Workflows in AkôFlow
In AkôFlow, a workflow is an abstraction used to model complex processes, often represented as a directed acyclic graph (DAG). This graph consists of two main elements:
- Activities (nodes): Represent individual programs or tasks that need to be executed.
- Data dependencies (edges): Indicate the flow of information between activities, defining which data is produced and consumed throughout the process.
Workflows in AkôFlow enable the execution of scientific processes in distributed and containerized environments, optimizing the use of computational resources such as CPU, memory, and disk.
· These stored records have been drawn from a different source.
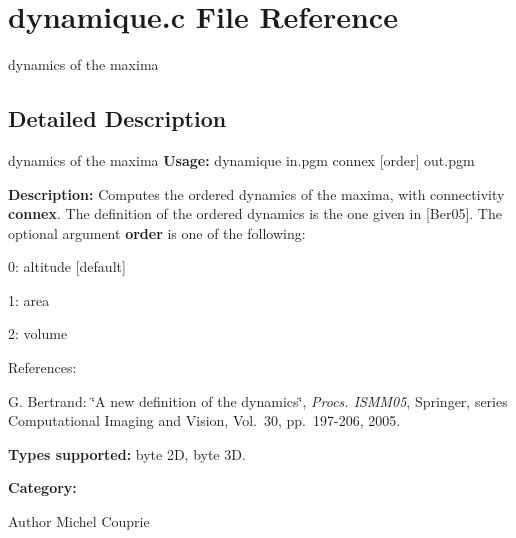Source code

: \section{dynamique.c File Reference}
\label{dynamique_8c}


dynamics of the maxima  




\subsection{Detailed Description}
dynamics of the maxima {\bfseries Usage:} dynamique in.pgm connex [order] out.pgm

{\bfseries Description:} Computes the ordered dynamics of the maxima, with connectivity {\bfseries connex}. The definition of the ordered dynamics is the one given in [Ber05]. The optional argument {\bfseries order} is one of the following: \begin{DoxyItemize}
\item 0: altitude [default] \item 1: area \item 2: volume\end{DoxyItemize}
References:\par
 [Ber05] G. Bertrand: \char`\"{}A new definition of the dynamics\char`\"{}, {\itshape Procs. ISMM05\/}, Springer, series Computational Imaging and Vision, Vol.~30, pp.~197-\/206, 2005.\par


{\bfseries Types supported:} byte 2D, byte 3D.

{\bfseries Category:}

\begin{DoxyAuthor}{Author}
Michel Couprie 
\end{DoxyAuthor}
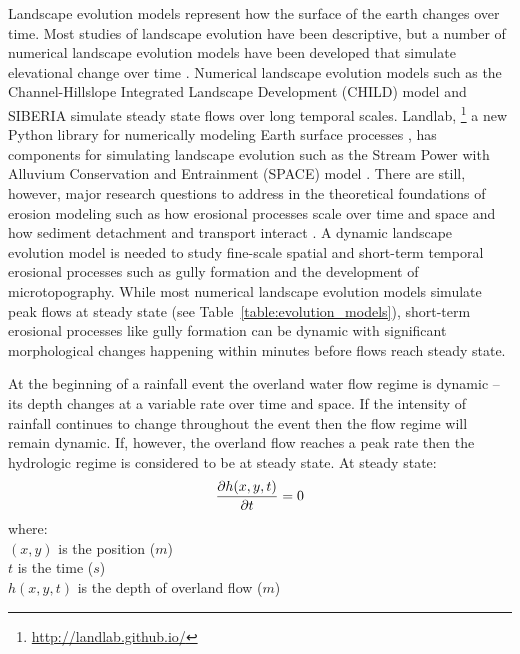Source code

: \documentclass[esurf, manuscript]{copernicus}
\begin{document}
\introduction  %
Landscape evolution models represent how the surface of the earth changes over time. 
Most studies of landscape evolution have been descriptive, 
but a number of numerical landscape evolution models 
have been developed that simulate elevational change over time 
\cite{Temme2013}. 
Numerical landscape evolution models
such as the Channel-Hillslope Integrated Landscape Development (CHILD) model 
\cite{Tucker2001} 
and SIBERIA \cite{Willgoose2005}
simulate steady state flows over long temporal scales. 
Landlab,
\footnote{\url{http://landlab.github.io/}}
a new Python library for numerically modeling Earth surface processes
\cite{Hobley2017},
has components for simulating landscape evolution such as the 
Stream Power with Alluvium Conservation and Entrainment (SPACE) 
model \cite{Shobe2017}.
There are still, however, major research questions 
to address in the theoretical foundations of erosion modeling 
such as how erosional processes scale over time and space 
and how sediment detachment and transport interact \cite{Mitasova2013}. 
A dynamic landscape evolution model is needed to study
fine-scale spatial and short-term temporal erosional processes
such as gully formation and the development of microtopography. 
While most numerical landscape evolution models 
simulate peak flows at steady state
(see Table~\ref{table:evolution_models}),
short-term erosional processes like gully formation can be dynamic
with significant morphological changes happening within minutes
before flows reach steady state. 

At the beginning of a rainfall event 
the overland water flow regime is dynamic -- 
its depth changes at a variable rate over time and space. 
If the intensity of rainfall continues to change throughout the event
then the flow regime will remain dynamic. 
If, however, the overland flow reaches a peak rate
then the hydrologic regime is considered to be at steady state.
At steady state:
\begin{equation}
\label{eq:steady_state}
{\partial h(x,y,t) \over \partial t} = 0 %
\end{equation}
%
{\small
\noindent
where: \\
\noindent
\hspace*{0.5em} $(x,y)$ is the position ($m$)\\
\hspace*{0.5em} $t$ is the time ($s$) \\
\hspace*{0.5em} $h(x,y,t)$ is the depth of overland flow ($m$)\\
}
\end{document}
This structure facilitates the automation of complex tasks, reducing execution time and promoting portability across different infrastructures like clouds, clusters, and local machines.
Activities in AkôFlow
An activity in AkôFlow corresponds to a specific step within a workflow. Each activity is associated with a program or operation that needs to be executed with a defined set of input data and parameters. The key characteristics of activities include:
Execution in Containers:
- Each activity is mapped to one or more containers in the Kubernetes environment.
- Containers are configured with specific resources (CPU, memory, disk) as defined by the user.
Data Dependencies:
- Activities consume data produced by predecessor activities and generate data for successor activities, creating an ordered execution flow.
- For example, an activity that processes astronomical images may produce outputs used by another activity for image adjustments.
Resource Configuration:
- AkôFlow allows users to define specific resources for each activity, ensuring optimized use of vCPUs, memory, and local or shared storage.
Execution Models:
- Activities can be executed using different scheduling models, such as First-Data-First (FDF) or First-Activity-First (FAF):
- FDF: An activity is executed as soon as the required data is produced.
- FAF: All activities associated with a specific workflow stage must be completed before moving to the next stage.
Provenance:
- During execution, AkôFlow captures detailed information about the performance of each activity, including resource usage metrics (CPU, memory) and execution logs. This data is stored in its provenance model for future analysis.
By combining these features, AkôFlow provides a flexible and efficient way to manage scientific workflows, enabling researchers to configure and monitor their activities in an intuitive and optimized manner.